Canon Pixma MX340 Control Panel LCD Pin Assignment
Tracing through the control panel circuit board of a Canon Pixma MX340 multi-function inkjet, I found five communication wires between its control chip and LCD screen. While I was soldering wires to tap into that data bus, I hypothesized what they might be. My best guess was four wires for SPI plus an analog voltage wire to control display contrast. For my initial captures, I set Saleae Logic to analog mode and ran through scenarios similar to what I used to capture data between main board and control panel. The analog voltage hypothesis was quickly disproved: these are all digital signals of either 3.3V DC or ground.

Setting my capture settings back to digital, I started over from the beginning. At the moment I plugged in its power cable, four out of five wires went high.

When I pressed the power button, the first detected activity was the fifth wire going high. This pin stayed high until I pressed the power button to drop the system into standby mode. From this I inferred LCD pin 2 (red wire, logic analyzer channel 2) is passing through the "Chip Enable" signal. One mystery down, four to go.

Here's a single-byte command sent to the LCD telling it to go to sleep. LCD pin 4 (green wire, logic analyzer channel 5) looks like an active-low clock signal, pulsing eight times to send a single byte. LCD pin 1 (yellow wire, logic analyzer channel 4) was dropped low just before the clock started pulsing, and stayed low until after it was done. This behavior is consistent with SPI "Select" wire, notifying LCD to pay attention to incoming synchronous clock and data signals.
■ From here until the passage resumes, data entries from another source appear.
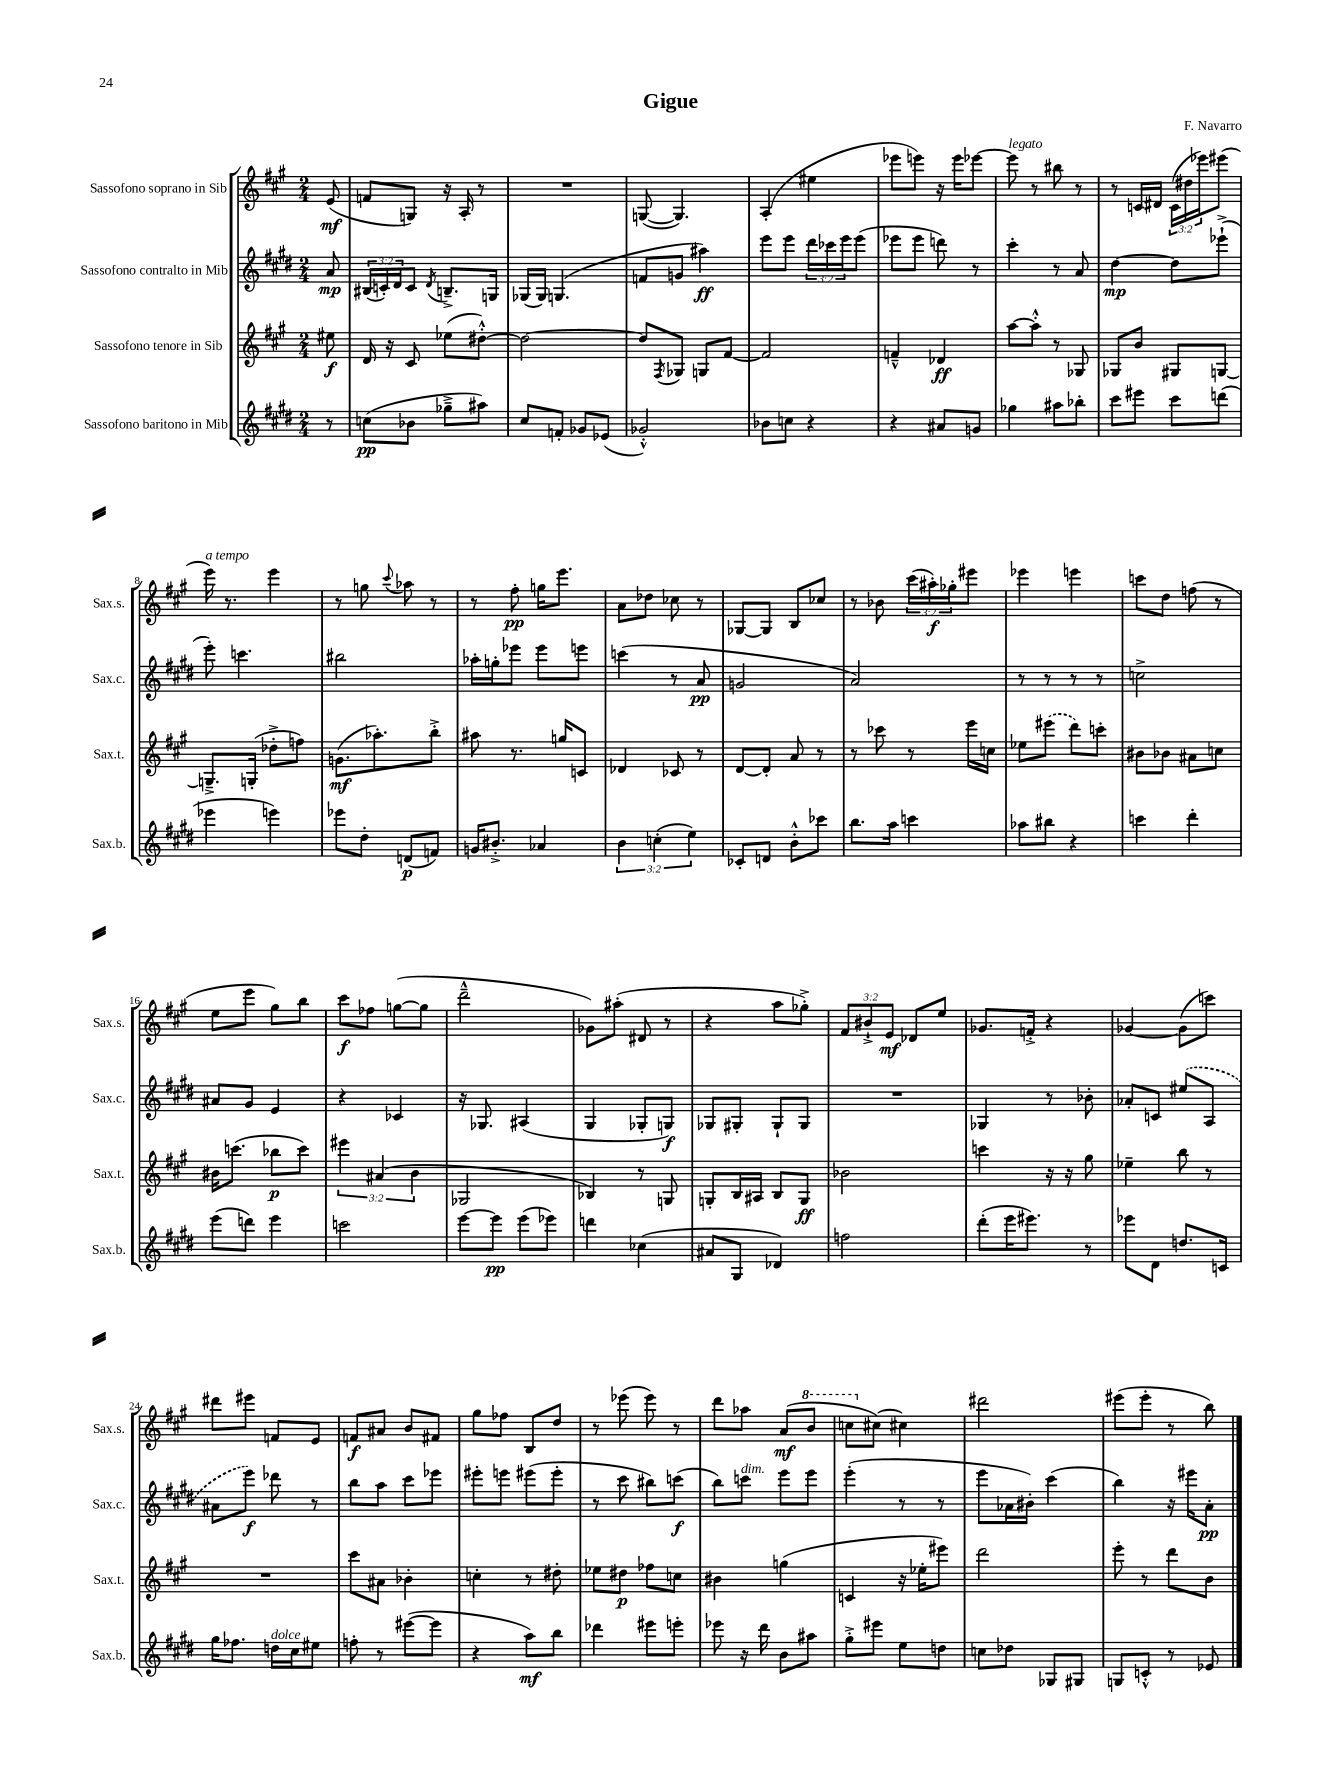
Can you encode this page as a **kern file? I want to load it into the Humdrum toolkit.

**kern	**kern	**kern	**kern
*staff4	*staff3	*staff2	*staff1
*clefG2	*clefG2	*clefG2	*clefG2
*k[f#c#g#d#]	*k[f#c#g#]	*k[f#c#g#d#]	*k[f#c#g#]
*M2/4	*M2/4	*M2/4	*M2/4
8r	8ee#	8a	(8e
=	=	=	=
(8cc	16d	(24B#	8f
.	.	24c')	.
.	16r	.	.
.	.	24d#	.
8b-	8c#	8c	8G)
.	.	8qd#	.
8gg-~^	(8ee-	8.B~^	16r
.	.	.	16A'
8aa#)	[8dd#'^^)	.	8r
.	.	16G	.
=	=	=	=
8cc#	2dd#_	(16G-	2r
.	.	16G-)	.
8f'	.	(4.G	.
8g-	.	.	.
(8e-	.	.	.
=	=	=	=
2g-'^^)	8dd#]	8f	([8G
.	8qF#	.	.
.	8G-	8g	4.G])
.	8G	4aa#)	.
.	[8f#	.	.
=	=	=	=
8b-	2f#]	8eee	(4A'
8cc	.	8eee	.
4r	.	24ddd#	4ee#
.	.	24ccc-	.
.	.	24eee	.
.	.	(8eee	.
=	=	=	=
4r	4f~^^	8eee-	8eee-
.	.	8eee-	8eee)
8a#	4d-	8ddd)	16r
.	.	.	16eee
8g	.	8r	[8eee-
=	=	=	=
4gg-	[8aa	4ccc#'	8eee-]
.	8aa'^^]	.	8r
8aa#	8r	8r	8bb#
8bb-'	8G-	8a	8r
=	=	=	=
8ccc#	8G-	[4dd#	8r
8eee#	8b	.	16c
.	.	.	16d#
8ccc#	8G#	8dd#]	(24c
.	.	.	24dd#
.	.	.	24eee-)
(8ddd	[8G	(8eee-`^	(8eee#
=	=	=	=
4eee-	8.G~^]	8eee')	16eee)
.	.	.	8.r
.	.	4.ccc	.
.	(16G'	.	.
4eee)	8dd-'^	.	4eee
.	8ff)	.	.
=	=	=	=
8eee-	(8.g	2bb#	8r
8dd#'	.	.	8gg
.	8.aa-')	.	.
.	.	.	8qqccc#
(8d	.	.	8aa-
8f)	8bb'^	.	8r
=	=	=	=
16g	8aa#	16aa-'	8r
8.b#'^	.	16gg'	.
.	8.r	8eee-	8ff#'
4a-	.	8eee-	16gg
.	16gg	.	8.eee
.	8c	8eee	.
=	=	=	=
6b	4d-	(4ccc	8a
.	.	.	8dd-
(6cc'	.	.	.
.	8c-	8r	8cc-
6ee)	.	.	.
.	8r	8a	8r
=	=	=	=
8c-'	[8d	2g	[8G-
8d	8d']	.	8G-]
8b'^^	8a	.	8B
8ccc-	8r	.	8cc-
=	=	=	=
8.bb	8r	2a)	8r
.	8ccc-	.	8b-
16aa	.	.	.
4ccc	8r	.	(24ccc#
.	.	.	24aa#')
.	.	.	24gg-'
.	16eee	.	8eee#
.	16cc	.	.
=	=	=	=
8aa-	8ee-	8r	4eee-
8bb#	(8eee#	8r	.
4r	8ddd)	8r	4eee
.	8ccc'	8r	.
=	=	=	=
4ccc	8b#	2cc^	8ccc
.	8b-	.	8dd
4ddd#'	8a#	.	(8ff
.	8cc	.	8r
=	=	=	=
(8eee	16b#	8a#	8ee
.	(8.ccc	.	.
8ddd)	.	8g#	8eee
4eee	8bb-	4e	8gg#)
.	8ccc)	.	8bb
=	=	=	=
2ccc	6eee#	4r	8ccc#
.	.	.	8ff-
.	(6a#	.	.
.	.	4c-	([8gg
.	6b	.	.
.	.	.	8gg]
=	=	=	=
[8eee	2G-	16r	2ddd~^^
.	.	8.G-	.
8eee]	.	.	.
(8eee	.	(4A#	.
8eee-)	.	.	.
=	=	=	=
4ddd	4B-)	4G#	8g-)
.	.	.	(8aa#'
(4cc-	8r	8G-'	8d#
.	8G	8G)	8r
=	=	=	=
8a#	8G'	8G-	4r
8G#	16B	8G#'	.
.	16A#	.	.
4d-)	8B	8G#`	8aa
.	8G	8G#	8gg-'^)
=	=	=	=
2ff	2b-	2r	12f#
.	.	.	12b#`^
.	.	.	12e
.	.	.	8d-
.	.	.	8ee
=	=	=	=
(8ddd#'	4ccc	4G-	8.g-
16eee	.	.	.
8.eee#)	.	.	16f'^
.	16r	8r	4r
.	16r	.	.
8r	8gg#	8b-'	.
=	=	=	=
8eee-	4ee-~	8a-'	[4g-
8d#	.	8c	.
8.dd	8bb	(8ee#	(8g-]
.	8r	8A	8ccc)
16c	.	.	.
=	=	=	=
16gg#	2r	8a#	8ddd#
8.ff-	.	.	.
.	.	8eee)	8eee#
16dd	.	8ddd-	8f
16cc#	.	.	.
8ee#	.	8r	8e
=	=	=	=
8ff'	8ccc#	8bb	8f
8r	8a#	8aa	8a#
([8eee#	4b-'	8ccc#	8b
8eee#]	.	8eee-	8f#
=	=	=	=
4r	4cc'	8eee#'	8gg#
.	.	8eee	8ff-
8aa)	8r	(8eee#	8B
8bb	8dd#'	8eee#'	8dd
=	=	=	=
4ddd-	8ee-	8r	8r
.	8dd#	8ccc#	(8eee-
8eee#	8ff-	8bb#)	8eee-)
8eee'	8cc	(8ccc	8r
=	=	=	=
8eee-	4b#	8bb)	8ddd
16r	.	8ccc	8aa-
16ddd#	.	.	.
8b	(4gg	8eee	(8a
8aa#	.	8eee	8bb
=	=	=	=
8gg#'^	4c	(4eee'	8ccc
8eee#	.	.	[8cc#)
8ee	16r	8r	4cc#]
.	16ee-'	.	.
8dd	8eee#)	8r	.
=	=	=	=
8cc	2ddd	8eee	2ddd#
8dd-	.	16a-	.
.	.	16b#')	.
8G-	.	(4ccc#	.
8G#	.	.	.
=	=	=	=
8G	8eee'	4bb)	(8eee#
8c'^^	8r	.	8eee#'
8r	8ddd	16r	8r
.	.	16eee#	.
8e-	8b	8a'	8bb)
==	==	==	==
*-	*-	*-	*-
Speaking of data, that would be LCD pin 5 (black wire, logic analyzer channel 0) that held each data bit at the clock signal's low-to-high transition.
Where does that leave the LCD pin 3? (blue wire, logic analyzer channel 6) It almost behaves like a SPI Select, except it drops low at the same time as the first leading edge of the clock. Too late to serve as notification for LCD to get ready, so it must mean something else.

This is the capture timeline for a LCD update, and it showed a behavior difference between blue and yellow lines. The blue pulses divide this transfer into five sections, matching the number of bulk transfers sent by the main board. For each section, several bytes were transferred with blue held low, followed by many bytes with the blue held high. This means the blue line indicates whether the data being transferred is to be treated as a command (low) or as data (high).
With candidate roles for all five wires, I could use them to configure Saleae Logic's SPI decoder and look over the bytes transferred.